**TASK GOAL:** These records contain pictures, which must be left out; copy exactly the lines from the one with "pinky mcp: (400, 415)" up to and including the one with "pinky pip: (229, 89)".
══ LISTED ENTRIES ══
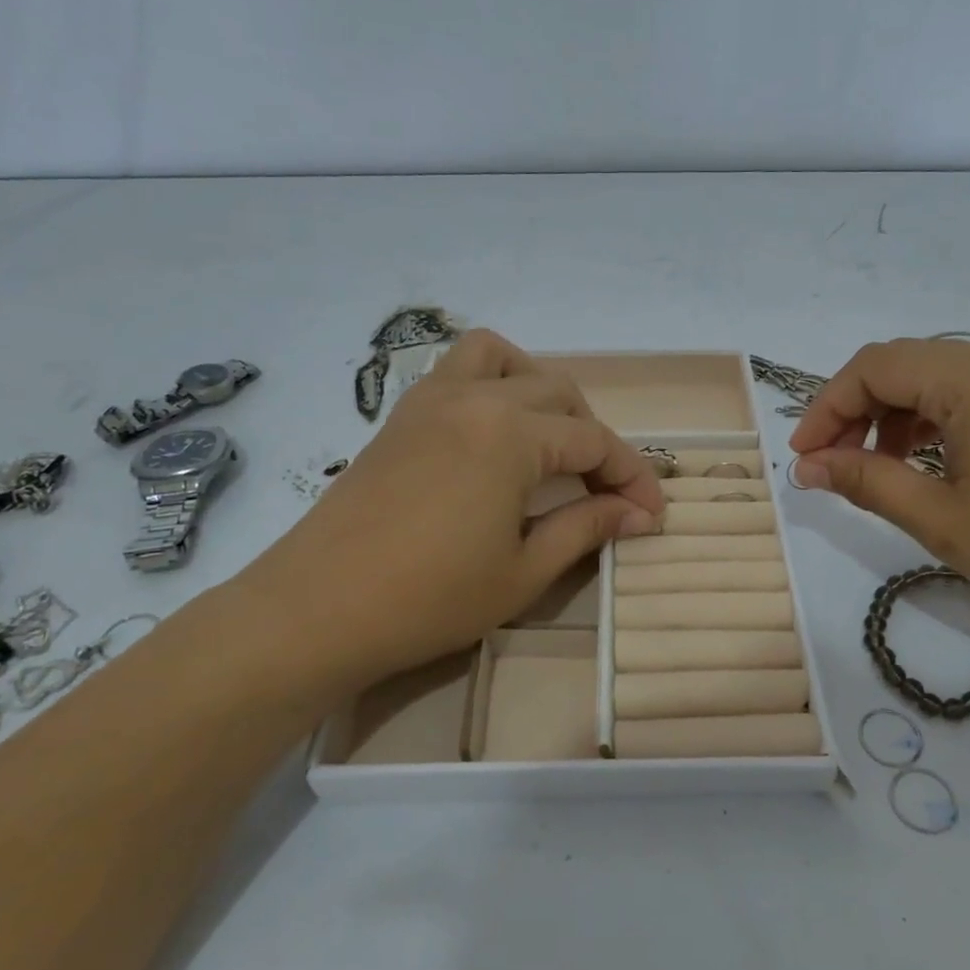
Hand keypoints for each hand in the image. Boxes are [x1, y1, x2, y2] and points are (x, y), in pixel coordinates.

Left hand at [234, 330, 664, 691]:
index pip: (594, 441)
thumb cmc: (429, 599)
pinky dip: (491, 385)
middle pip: (559, 394)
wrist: (317, 609)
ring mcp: (431, 400)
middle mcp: (475, 399)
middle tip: (603, 492)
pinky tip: (494, 437)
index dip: (631, 476)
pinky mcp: (400, 415)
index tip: (652, 513)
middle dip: (594, 439)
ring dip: (540, 391)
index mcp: (511, 434)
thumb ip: (586, 528)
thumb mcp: (523, 571)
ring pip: (503, 360)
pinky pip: (457, 371)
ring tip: (549, 442)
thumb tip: (638, 513)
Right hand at [789, 338, 969, 637]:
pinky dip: (939, 422)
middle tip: (835, 465)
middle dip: (859, 411)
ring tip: (882, 471)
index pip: (874, 367)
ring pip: (941, 379)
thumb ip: (866, 481)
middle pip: (906, 365)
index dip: (827, 407)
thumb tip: (807, 465)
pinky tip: (934, 465)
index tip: (804, 456)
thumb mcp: (941, 518)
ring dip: (897, 417)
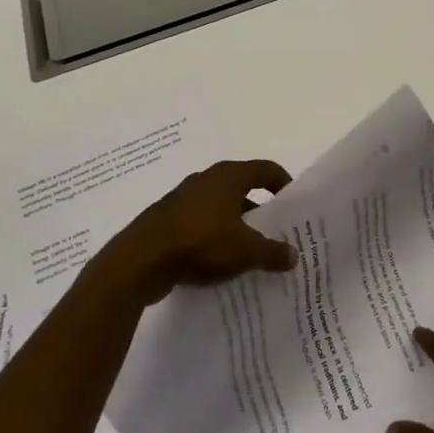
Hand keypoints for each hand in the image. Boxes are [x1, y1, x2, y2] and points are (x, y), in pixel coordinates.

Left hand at [96, 159, 295, 303]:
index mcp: (227, 177)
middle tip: (276, 233)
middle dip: (261, 211)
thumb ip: (273, 252)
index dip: (283, 183)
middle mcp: (205, 181)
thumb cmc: (200, 243)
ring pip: (220, 209)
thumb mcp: (246, 251)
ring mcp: (183, 200)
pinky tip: (220, 263)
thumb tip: (293, 255)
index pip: (265, 169)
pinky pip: (200, 225)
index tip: (293, 205)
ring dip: (236, 227)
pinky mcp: (167, 221)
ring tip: (250, 252)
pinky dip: (214, 239)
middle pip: (242, 189)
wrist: (140, 261)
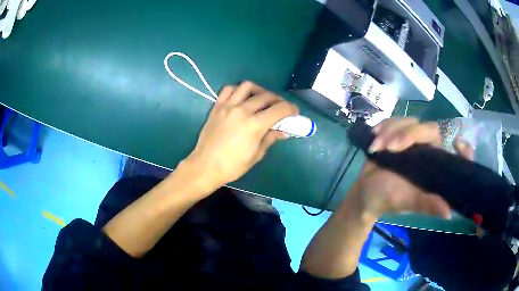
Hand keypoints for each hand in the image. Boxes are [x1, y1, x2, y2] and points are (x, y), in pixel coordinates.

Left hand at [184, 81, 298, 191]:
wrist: (206, 166)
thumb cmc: (233, 166)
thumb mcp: (256, 155)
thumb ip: (271, 138)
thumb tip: (284, 131)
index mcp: (254, 125)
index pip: (280, 109)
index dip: (291, 109)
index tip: (294, 112)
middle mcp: (242, 110)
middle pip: (266, 96)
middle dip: (279, 100)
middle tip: (281, 108)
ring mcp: (228, 106)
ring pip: (248, 86)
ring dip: (260, 90)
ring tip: (262, 99)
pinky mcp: (217, 106)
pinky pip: (229, 89)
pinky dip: (238, 90)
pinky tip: (242, 97)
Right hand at [350, 118, 451, 218]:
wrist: (366, 192)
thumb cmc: (388, 199)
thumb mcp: (409, 202)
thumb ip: (427, 204)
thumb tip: (448, 213)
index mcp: (435, 165)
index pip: (455, 152)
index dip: (463, 148)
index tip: (458, 145)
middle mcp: (428, 149)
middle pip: (429, 129)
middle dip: (408, 134)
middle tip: (390, 148)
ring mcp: (412, 139)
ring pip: (410, 122)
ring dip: (391, 131)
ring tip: (377, 148)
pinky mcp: (397, 133)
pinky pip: (395, 120)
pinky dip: (383, 127)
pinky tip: (375, 137)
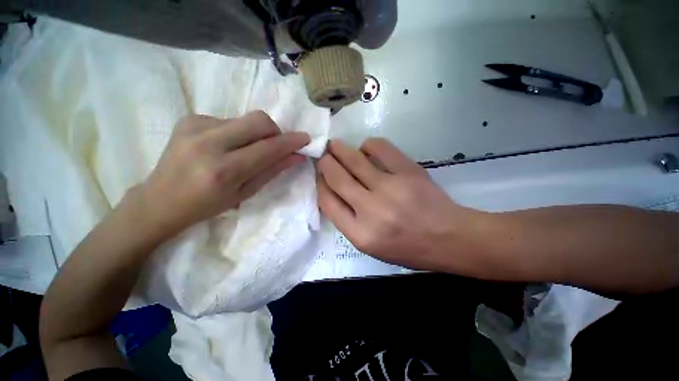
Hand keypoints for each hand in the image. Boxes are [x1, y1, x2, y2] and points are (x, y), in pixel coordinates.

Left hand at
═══
**RESULT:**
pinky mcp: (400, 415)
index tip: (652, 513)
middle dip: (594, 439)
ring dip: (540, 391)
index mcp: (511, 434)
thumb ip: (586, 528)
thumb mcp: (523, 571)
ring pip: (503, 360)
pinky pip: (457, 371)
ring tip: (549, 442)
thumb tip: (638, 513)
Right hand at [789, 338, 969, 637]:
pinky dip: (939, 422)
middle tip: (835, 465)
middle dip: (859, 411)
ring tip: (882, 471)
index pip: (874, 367)
ring pip: (941, 379)
thumb ip: (866, 481)
middle pip: (906, 365)
index dip: (827, 407)
thumb tip: (807, 465)
pinky tip: (934, 465)
index tip: (804, 456)
thumb mcp: (941, 518)
ring dip: (897, 417)
Hand keypoints for each hand in the image. Boxes are [x1, y1, x2, y2] and points are (x, y), in pixel coordinates.

Left hand at [96, 159, 295, 303]:
index mcp: (227, 177)
middle tip: (276, 233)
middle dip: (261, 211)
thumb ip: (273, 252)
index dip: (283, 183)
middle mcp: (205, 181)
thumb cmc: (200, 243)
ring pip: (220, 209)
thumb mcp: (246, 251)
ring mcp: (183, 200)
pinky tip: (220, 263)
thumb tip: (293, 255)
index pip: (265, 169)
pinky pip: (200, 225)
index tip: (293, 205)
ring dip: (236, 227)
pinky mcp: (167, 221)
ring tip: (250, 252)
pinky dip: (214, 239)
middle pip: (242, 189)
wrist: (140, 261)
Hand keypoints for each hand in the image. Boxes are [x1, y1, x2, y2] and points are (x, y), in pixel coordinates.

Left hand at [184, 81, 298, 191]:
wrist: (206, 166)
thumb cmc: (233, 166)
thumb mcp: (256, 155)
thumb ip: (271, 138)
thumb tip: (284, 131)
index mcp: (254, 125)
index pip: (280, 109)
index dip: (291, 109)
index tip: (294, 112)
middle mcp: (242, 110)
middle pip: (266, 96)
middle dip: (279, 100)
middle tip: (281, 108)
ring mcp: (228, 106)
ring pip: (248, 86)
ring dip: (260, 90)
ring tip: (262, 99)
pinky mcp: (217, 106)
pinky pip: (229, 89)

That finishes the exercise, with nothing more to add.